I’m currently working with several companies in one industry; their U.S. sales have been in steady decline in recent years. I attribute this poor performance predominantly to stale thinking, me-too branding, and more incrementalism (attempting to outperform competitors) vs. real innovation (thinking dramatically differently about customers’ desired outcomes). Other global markets in their industry are growing faster, and thus being allocated more gray and green matter (thinking and resources), which creates a perpetual growth cycle abroad while the U.S. – the industry’s crucial biggest, most influential, and dominant market—remains flat at best.

What the companies in this industry desperately need is a handful of innovative thinkers. But because so many leaders are bred within the organizations, mediocrity prevails. “No, Can’t, Tried that years ago and it didn’t work then; We’ll upset the apple cart” are the normal responses to any new idea generated in the bowels of these companies. Without innovative thinkers, they cannot break the wall of perceptions that damn new ideas before they can even be explored.

Just as bad, when these companies do get together at association meetings or broader industry gatherings, no one wants to share a best practice for fear that fast followers will claim it as their own. What they don’t understand is that fundamentally, value creation is derived from value chain disruption. The anchors that chain them to stale perceptions, whether coming from past regulations or just the accepted norms, prevent anyone from fundamentally turning the industry on its head—from how value is created, to how its transferred from the manufacturers to wholesalers, distributors, retailers, and ultimately the end consumers.

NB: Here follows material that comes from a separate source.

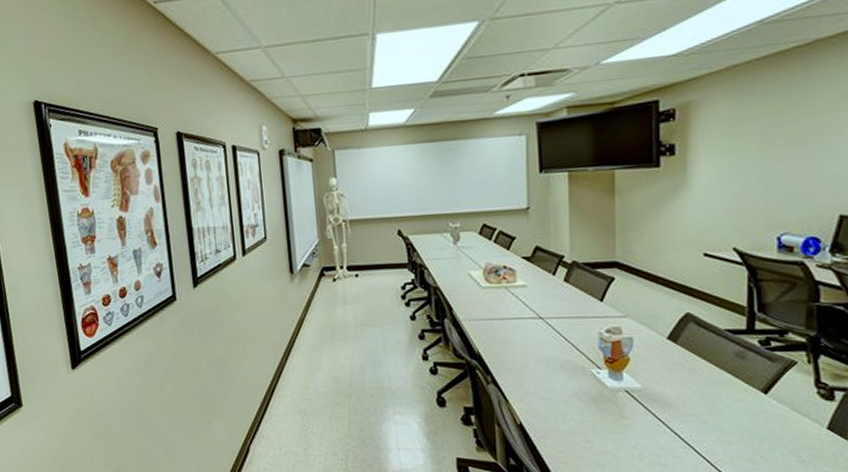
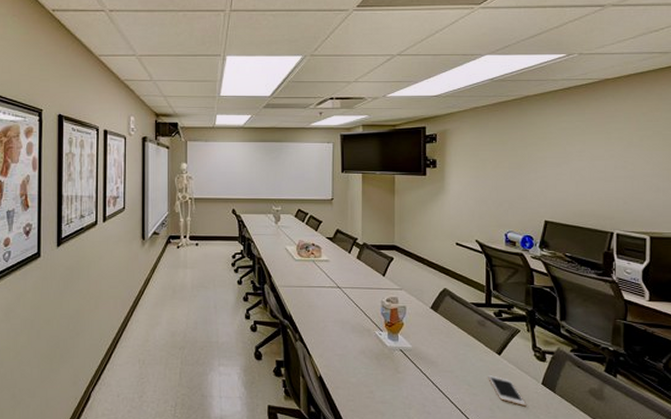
cell phone: none [749,419,803,457] -> present [488,375,526,407]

Like any industry outsider, all I can do is to recommend a set of solutions. I can’t grab the old dogs by the leash and lead them toward the gate. Instead, too frequently, I run into the same problem—a complacent old dog who would rather defend his yard like it was full of precious metal than wake up to the need for change.

When I do my due diligence on mature brands these days, I find a desperate need for visionary leadership. For a mature company to thrive over decades, it needs to get three things right:

  1. Leaders must have the intestinal fortitude to get rid of the “old dogs” when they are actively holding back needed change.
  2. Leaders must find a way to come at their current situation from a fresh perspective.
  3. Leaders must bring in relevant experience from outside their industry.

Even if your old dogs are doing their best to find “how do we do things better,” they’re often not able to really innovate—to ask, deeply and with investment in finding the answer, “how do we do things differently?”

Every mature business periodically needs a jolt. That can only come from someone willing to challenge the status quo, not defend it. I would suggest a manufacturer in a mature industry bring in a 40-year-old exec from a tech startup who has recently executed a successful sale to a larger company. Now why would you do that? Think about it. The entrepreneur typically doesn’t have the resources that mature companies do, so very quickly he learned how to get things done with limited resources (creativity). He and his team found a market need and often through an innovative approach in product, process, service, or solution filled it with creative thinking, analytical rigor, and consistent execution; the exact recipe that’s missing from the mature manufacturer. The entrepreneur had to figure out how to scale an idea and go to market differently than those with considerably deeper pockets and greater market reach. Last, but certainly not least, the entrepreneur validated the market need and his or her solution to the satisfaction of a larger suitor who saw not only value in their unique offering, but their market traction, customers, partners, and employees as well.

That type of outside thinking and leadership is often transformational.

It is irrelevant whether an executive’s prior experience is with one type or another of an industry consumer. The point is the fresh lens, creative leadership and a culture that doesn’t tolerate people who spend their time defending the status quo. No more “good enough.” It’s time for, “I’d rather pull the plug on all this so-so stuff we’re doing. Let’s put the priority on doing fewer things really well.”

Once executives with outside-industry experience come aboard, give them the authority to perform and accountability for results. Have we all heard stories of senior leadership changes that ruffle some feathers along the way? Yes. But that’s what it’s going to take. Frankly, I find it bizarre that so many mature businesses fail to see the need for fresh thinking. It’s shocking that they defend their “old dogs” and old ways at such cost to their business success.

Nour Takeaways:

  1. Be willing to initiate a change at the senior leadership level. If old dogs are holding you back, let go of the leash.
  2. Bring in out-of-industry expertise. Relevant industry: yes. Same industry: Maybe not.
  3. Give the new talent the authority to do what needs to be done and accountability for measurable outcomes.